Je commence les VillesAllantVers à Marseille.
Je commence ce carnet de bord.


Voilà, c’est enfin au tour de Marseille de prendre sa place dans les réalisations des « VillesAllantVers ». Nous avons ouvert les ateliers à Madrid, en novembre 2008. Ensuite ce fut à Béjaïa en janvier 2009.
Et nous voilà à Marseille.

Mardi, 3 février 2009 :
Je vais enfin rencontrer les élèves des Cours Élémentaires de première année. Je suis impatient de travailler avec eux [...]

C’est fait ! Première rencontre, premiers regards, première écoute de part et d’autre. Assis par terre, je leur parle de "parcours", de "chemins", de Marseille, Madrid et de Béjaïa. Ils écoutent attentivement, répondent aux questions, en posent, jouent avec les exemples de "parcours".

Je leur montre les films des participants de l’école François-Moisson1, en 2006. Je leur demande de m’écrire le parcours qui les conduit de "chez eux" à l’école. La question peut paraître simple, la réponse évidente. C’est ignorer la réalité.

Ce "chez moi" que nous connaissons comme une réalité fixe, stabilisée, (maison, appartement), est aussi accidentelle ou transitoire, sans pour cela que les parents soient en fuites, ce qui présuppose une "illégalité". Laisser planer un doute sur l’illégalité des personnes en transit, c’est en France un thème récurant soigneusement entretenu, dont les victimes sont les migrants.
Des « gens du voyage » aux « sans-papiers », autant de métaphore langagière pour nommer, surveiller, punir, l’étranger dans toute son altérité.
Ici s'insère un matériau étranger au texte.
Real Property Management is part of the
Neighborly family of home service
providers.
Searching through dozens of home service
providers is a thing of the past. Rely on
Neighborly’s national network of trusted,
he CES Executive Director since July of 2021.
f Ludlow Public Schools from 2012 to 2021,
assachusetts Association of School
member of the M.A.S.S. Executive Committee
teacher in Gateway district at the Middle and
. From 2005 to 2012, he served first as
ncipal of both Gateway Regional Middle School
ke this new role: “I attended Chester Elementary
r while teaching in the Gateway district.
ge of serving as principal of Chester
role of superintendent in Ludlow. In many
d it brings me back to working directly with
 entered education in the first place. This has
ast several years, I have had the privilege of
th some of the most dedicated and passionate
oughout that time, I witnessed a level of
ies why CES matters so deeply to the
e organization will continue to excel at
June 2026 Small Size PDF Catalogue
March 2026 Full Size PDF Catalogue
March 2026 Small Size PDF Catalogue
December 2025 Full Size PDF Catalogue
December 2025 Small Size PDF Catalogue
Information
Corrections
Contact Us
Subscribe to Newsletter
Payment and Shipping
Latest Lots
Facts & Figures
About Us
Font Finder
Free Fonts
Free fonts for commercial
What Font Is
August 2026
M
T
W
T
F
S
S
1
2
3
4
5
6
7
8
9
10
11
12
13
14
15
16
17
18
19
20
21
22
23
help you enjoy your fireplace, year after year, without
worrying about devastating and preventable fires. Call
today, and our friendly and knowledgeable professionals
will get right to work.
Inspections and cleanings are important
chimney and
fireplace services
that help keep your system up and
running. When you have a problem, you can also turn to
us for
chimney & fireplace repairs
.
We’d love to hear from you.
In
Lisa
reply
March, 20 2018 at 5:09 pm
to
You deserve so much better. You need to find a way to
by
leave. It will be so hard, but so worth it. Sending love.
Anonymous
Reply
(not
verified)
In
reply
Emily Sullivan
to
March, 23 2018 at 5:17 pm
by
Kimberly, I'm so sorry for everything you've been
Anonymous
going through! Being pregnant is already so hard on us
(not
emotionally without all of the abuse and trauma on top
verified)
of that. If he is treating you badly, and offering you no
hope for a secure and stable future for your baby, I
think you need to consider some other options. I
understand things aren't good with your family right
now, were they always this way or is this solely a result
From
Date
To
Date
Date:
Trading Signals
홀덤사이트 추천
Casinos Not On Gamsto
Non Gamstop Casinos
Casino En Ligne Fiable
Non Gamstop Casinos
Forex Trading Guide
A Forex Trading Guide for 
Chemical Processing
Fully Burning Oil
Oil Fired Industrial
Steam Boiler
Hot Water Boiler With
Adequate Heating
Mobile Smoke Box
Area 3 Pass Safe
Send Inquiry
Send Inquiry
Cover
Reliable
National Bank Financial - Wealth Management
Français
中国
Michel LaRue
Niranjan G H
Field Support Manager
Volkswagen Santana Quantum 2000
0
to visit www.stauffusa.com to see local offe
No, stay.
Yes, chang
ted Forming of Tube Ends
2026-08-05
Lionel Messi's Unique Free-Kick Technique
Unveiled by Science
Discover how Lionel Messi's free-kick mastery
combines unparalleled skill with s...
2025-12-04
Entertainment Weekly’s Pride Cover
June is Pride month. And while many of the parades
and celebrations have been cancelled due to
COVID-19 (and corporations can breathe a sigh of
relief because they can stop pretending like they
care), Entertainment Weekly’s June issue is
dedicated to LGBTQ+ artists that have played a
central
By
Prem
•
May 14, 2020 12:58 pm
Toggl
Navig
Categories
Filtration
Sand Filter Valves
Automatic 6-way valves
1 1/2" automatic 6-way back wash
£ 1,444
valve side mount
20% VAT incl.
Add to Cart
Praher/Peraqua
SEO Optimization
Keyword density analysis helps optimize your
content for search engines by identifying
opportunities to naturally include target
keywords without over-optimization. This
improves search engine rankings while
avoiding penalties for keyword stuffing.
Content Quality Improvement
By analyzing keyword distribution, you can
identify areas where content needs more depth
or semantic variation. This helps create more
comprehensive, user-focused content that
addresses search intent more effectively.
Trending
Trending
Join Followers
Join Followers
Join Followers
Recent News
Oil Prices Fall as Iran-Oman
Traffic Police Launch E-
Si je pouvais faire une comptine de ce chez moi, qui au demeurant n’existe pas, ce serait celle-ci :

Chez moi, une chambre d’hôtel, et « tout va bien », voilà l’antichambre de l’appartement.
Chez moi, un camion ou une caravane, moins facilement contrôlable, plus mobile, l’espace n’est pas encore illégal.
Chez moi, un squat, et le monde bascule, il faut dissimuler pour ne pas laisser entre-voir l’illégalité.


La violence commence tôt à l’école. Elle provient des propositions et de la gestion par l’état des formes d’exclusion sociale, comble du paradoxe, à l’intérieur d’une même société. Elle s’exerce sur tous les enfants de cette école de « la République ». D’abord, sur ceux qui la subissent en secret, donc en silence. Ensuite, sur ceux qui en sont les témoins et qui ne peuvent résister à cette pression que par le partage du silence et du secret.
Dans ce contexte favorable à la défiance de « l’autre », Faut-il s’étonner des dénonciations, lorsque l’état les incite, les valorise et les récompense ? Où ce genre de collaboration a-t-il pris naissance ?

Sous ce silence qui exclut, cette violence sans équivoque, nous trouvons l’état qui, tout en agissant avec une violence puissante car institutionnelle, propose l’école en tant qu’espace d’intégration, d’éducation à la citoyenneté, d’accès pour tous au savoir suivant un principe d’égalité, inexistant dans la société que l’État propose et fabrique.